The application I modified is a basic batch maintenance JDBC type of stand-alone application that reads a text file and updates a database. In order to speed things up, the application was parallelized (if that is a word).

The problem was that the DB2 java.sql.Connection object (which was being retrieved from a custom factory) was not thread-safe. So I opted to use an individual Connection per thread. But how to implement this strategy?

I could have used a connection pool (FOSS or rolled) to help out, but there were a bunch of reasons why I didn't, here's a sampling:

  • The app is small and lean. Adding 3rd party pooling would be considered bloat, writing one myself would be a waste of time.
  • No sharing benefit; one app runs per JVM. If the system were deployed on an app server, where multiple apps could benefit from the same pool, the centralized management might be worth it.

I chose to wrap the Connection in ThreadLocal instead. Then redirect all calls for a connection (in the factory) to ThreadLocal.get().

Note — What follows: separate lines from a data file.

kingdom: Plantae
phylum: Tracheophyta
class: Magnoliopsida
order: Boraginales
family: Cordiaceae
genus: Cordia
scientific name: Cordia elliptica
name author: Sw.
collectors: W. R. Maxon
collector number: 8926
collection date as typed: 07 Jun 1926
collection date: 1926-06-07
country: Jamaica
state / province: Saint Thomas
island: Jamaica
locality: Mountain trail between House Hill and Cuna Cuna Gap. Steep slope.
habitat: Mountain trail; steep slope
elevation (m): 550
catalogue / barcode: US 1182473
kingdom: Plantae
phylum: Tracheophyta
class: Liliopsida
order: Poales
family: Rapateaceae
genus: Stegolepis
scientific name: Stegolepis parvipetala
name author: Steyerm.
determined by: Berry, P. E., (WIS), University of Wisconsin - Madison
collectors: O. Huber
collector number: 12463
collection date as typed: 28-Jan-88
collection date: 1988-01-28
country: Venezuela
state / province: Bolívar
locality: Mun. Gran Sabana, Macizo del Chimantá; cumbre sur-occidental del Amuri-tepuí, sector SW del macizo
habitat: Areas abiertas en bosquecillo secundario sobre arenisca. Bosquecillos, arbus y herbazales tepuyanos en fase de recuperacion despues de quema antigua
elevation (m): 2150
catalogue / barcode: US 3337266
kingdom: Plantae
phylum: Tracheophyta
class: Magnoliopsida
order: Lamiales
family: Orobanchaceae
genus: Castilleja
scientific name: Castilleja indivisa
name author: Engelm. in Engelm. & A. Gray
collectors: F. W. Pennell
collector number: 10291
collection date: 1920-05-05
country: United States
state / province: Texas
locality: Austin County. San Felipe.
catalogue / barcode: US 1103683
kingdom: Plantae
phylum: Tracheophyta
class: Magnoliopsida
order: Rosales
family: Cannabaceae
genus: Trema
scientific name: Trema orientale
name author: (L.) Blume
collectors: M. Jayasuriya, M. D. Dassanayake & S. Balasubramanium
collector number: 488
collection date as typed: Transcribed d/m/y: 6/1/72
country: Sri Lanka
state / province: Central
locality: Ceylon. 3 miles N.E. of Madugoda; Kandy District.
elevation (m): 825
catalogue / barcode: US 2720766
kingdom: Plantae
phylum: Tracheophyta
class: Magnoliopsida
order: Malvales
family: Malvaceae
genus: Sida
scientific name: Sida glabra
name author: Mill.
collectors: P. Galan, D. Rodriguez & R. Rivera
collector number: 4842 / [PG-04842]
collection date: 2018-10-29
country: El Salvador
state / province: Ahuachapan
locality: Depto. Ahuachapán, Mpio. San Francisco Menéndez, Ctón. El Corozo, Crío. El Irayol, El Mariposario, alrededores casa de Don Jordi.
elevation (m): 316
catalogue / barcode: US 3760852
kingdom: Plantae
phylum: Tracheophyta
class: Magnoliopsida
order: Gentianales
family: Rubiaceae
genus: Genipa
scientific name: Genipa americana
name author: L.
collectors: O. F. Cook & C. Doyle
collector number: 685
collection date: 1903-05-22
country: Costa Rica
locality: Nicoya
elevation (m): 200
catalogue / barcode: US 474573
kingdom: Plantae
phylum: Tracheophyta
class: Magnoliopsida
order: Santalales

The class snippet below doesn't really work but it illustrates the point.

public static Connection getConnection() {
return (Connection) conn.get();
}

private static ThreadLocal conn = new ThreadLocal() {
public Object initialValue() {
String driverClass = "whatever";
try {
Class.forName(driverClass);
Connection con =
DriverManager.getConnection("connectionURL",
"user", "password");
con.setReadOnly(true);
con.setAutoCommit(false);
return con;
} catch (Exception e) {
e.printStackTrace();
}
return null;
}
};
It worked like a champ.. every thread that called getConnection() got a different Connection and the threads could do their work independently.